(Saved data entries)
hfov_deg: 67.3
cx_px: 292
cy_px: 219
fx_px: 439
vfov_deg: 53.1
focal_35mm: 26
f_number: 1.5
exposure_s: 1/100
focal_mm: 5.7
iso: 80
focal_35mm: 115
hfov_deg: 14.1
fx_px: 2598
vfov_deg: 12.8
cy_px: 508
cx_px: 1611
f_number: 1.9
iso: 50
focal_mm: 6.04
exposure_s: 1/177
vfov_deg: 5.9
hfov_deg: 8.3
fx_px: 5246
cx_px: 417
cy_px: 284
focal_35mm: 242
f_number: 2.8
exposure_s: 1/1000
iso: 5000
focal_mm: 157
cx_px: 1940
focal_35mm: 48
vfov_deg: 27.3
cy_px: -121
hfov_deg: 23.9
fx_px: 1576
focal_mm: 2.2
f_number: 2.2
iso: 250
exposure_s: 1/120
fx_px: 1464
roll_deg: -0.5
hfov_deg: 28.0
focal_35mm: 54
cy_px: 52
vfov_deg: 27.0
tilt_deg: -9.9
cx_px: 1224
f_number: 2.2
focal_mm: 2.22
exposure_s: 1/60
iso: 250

==

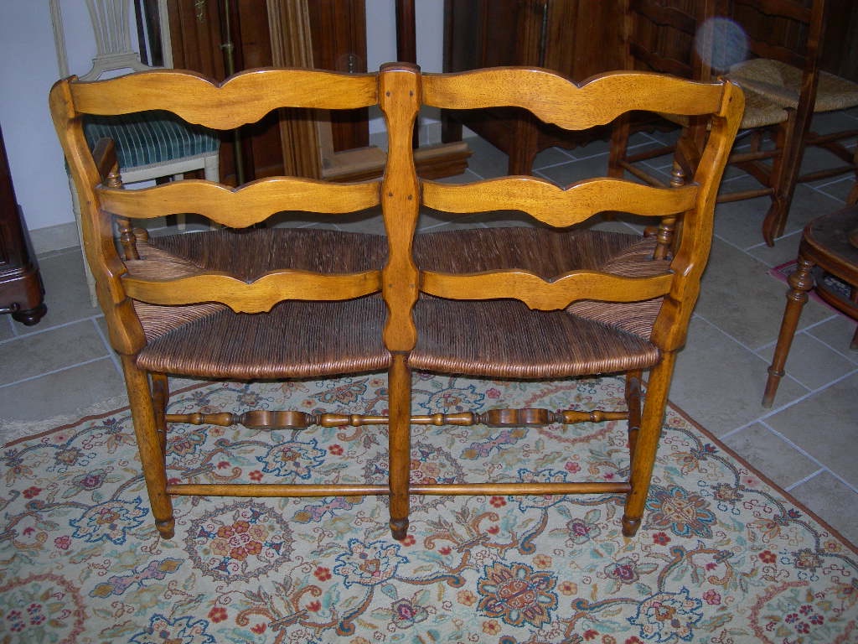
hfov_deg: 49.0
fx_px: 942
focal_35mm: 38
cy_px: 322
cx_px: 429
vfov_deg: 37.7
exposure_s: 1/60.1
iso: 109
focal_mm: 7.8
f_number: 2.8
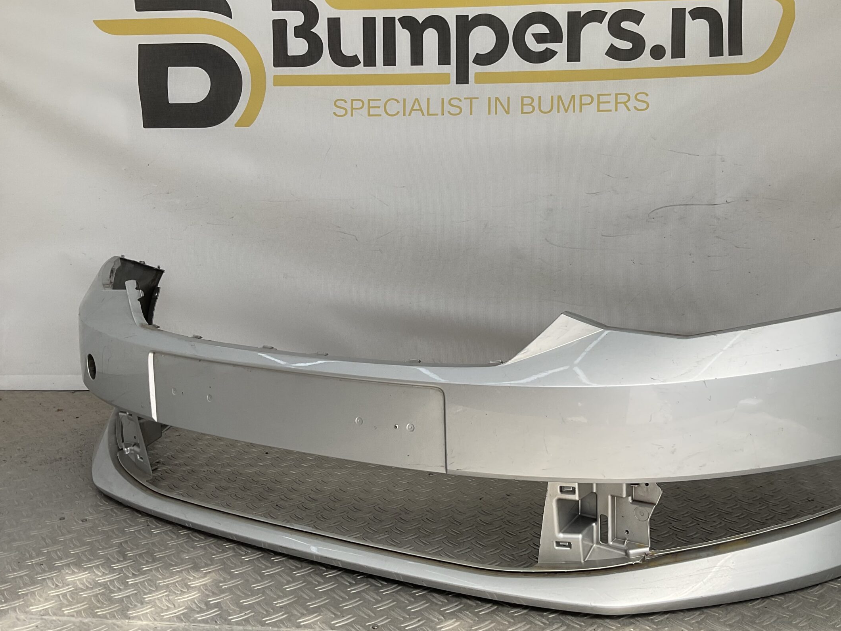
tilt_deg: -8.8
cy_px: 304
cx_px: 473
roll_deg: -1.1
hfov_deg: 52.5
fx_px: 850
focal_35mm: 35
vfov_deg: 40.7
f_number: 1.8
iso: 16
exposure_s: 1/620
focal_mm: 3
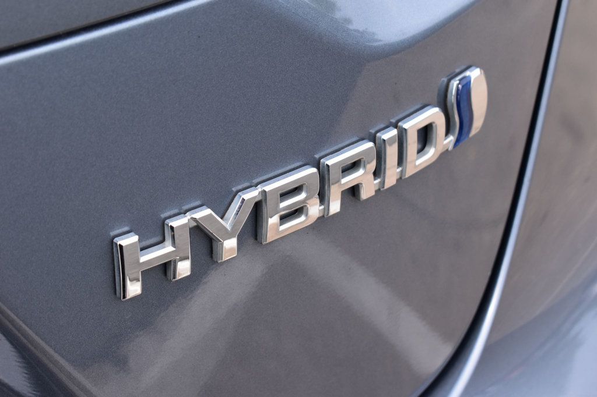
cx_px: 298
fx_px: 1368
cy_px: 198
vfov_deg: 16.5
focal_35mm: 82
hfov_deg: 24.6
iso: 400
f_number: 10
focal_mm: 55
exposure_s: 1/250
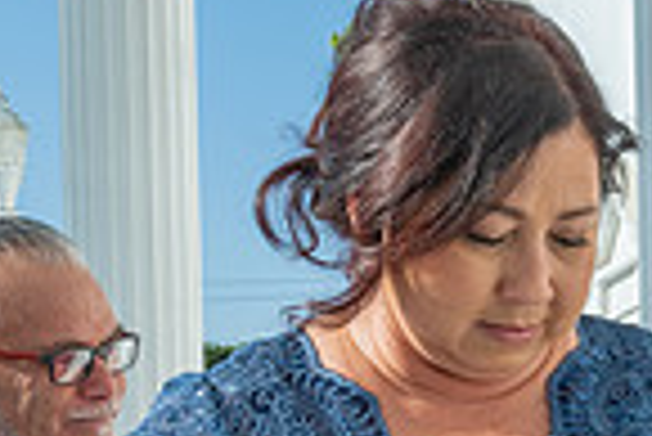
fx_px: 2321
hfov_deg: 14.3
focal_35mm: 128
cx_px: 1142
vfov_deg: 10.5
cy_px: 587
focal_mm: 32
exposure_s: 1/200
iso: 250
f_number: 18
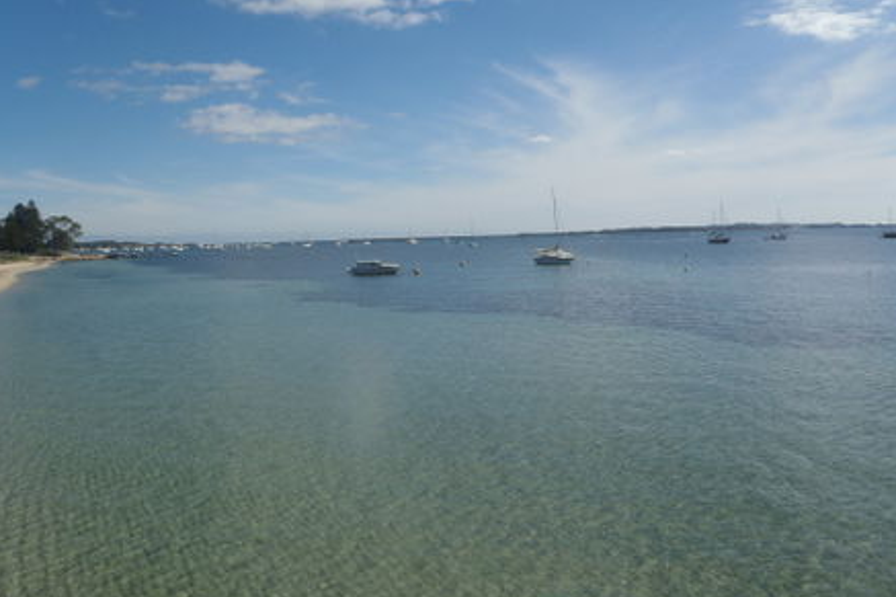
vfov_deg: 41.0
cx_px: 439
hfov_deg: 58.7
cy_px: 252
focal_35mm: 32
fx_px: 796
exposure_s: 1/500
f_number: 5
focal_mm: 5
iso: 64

Exercise details:
As listed above, the lines from the line with "focal_35mm: 26" to the line with "exposure_s: 1/120" are to be echoed exactly, with both ends included and nothing added.

Answer to this problem:
focal_35mm: 26
f_number: 1.5
exposure_s: 1/100
focal_mm: 5.7
iso: 80
focal_35mm: 115
hfov_deg: 14.1
fx_px: 2598
vfov_deg: 12.8
cy_px: 508
cx_px: 1611
f_number: 1.9
iso: 50
focal_mm: 6.04
exposure_s: 1/177
vfov_deg: 5.9
hfov_deg: 8.3
fx_px: 5246
cx_px: 417
cy_px: 284
focal_35mm: 242
f_number: 2.8
exposure_s: 1/1000
iso: 5000
focal_mm: 157
cx_px: 1940
focal_35mm: 48
vfov_deg: 27.3
cy_px: -121
hfov_deg: 23.9
fx_px: 1576
focal_mm: 2.2
f_number: 2.2
iso: 250
exposure_s: 1/120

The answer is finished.